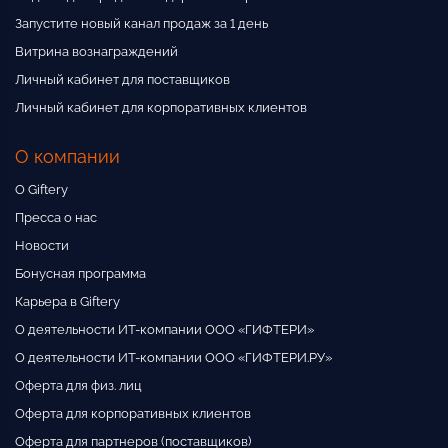
Запустите новый канал продаж за 1 день
Витрина вознаграждений
Личный кабинет для поставщиков
Личный кабинет для корпоративных клиентов
О компании
О Giftery
Пресса о нас
Новости
Бонусная программа
Карьера в Giftery
О деятельности ИТ-компании ООО «ГИФТЕРИ»
О деятельности ИТ-компании ООО «ГИФТЕРИ.РУ»
Оферта для физ. лиц
Оферта для корпоративных клиентов
Оферта для партнеров (поставщиков)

= = =

■ **PROBLEM REQUIREMENTS**: Exactly how many lines of the records hold "компании"? Give the number without any words.

■ **OUTPUT FOR THIS EXERCISE**: 3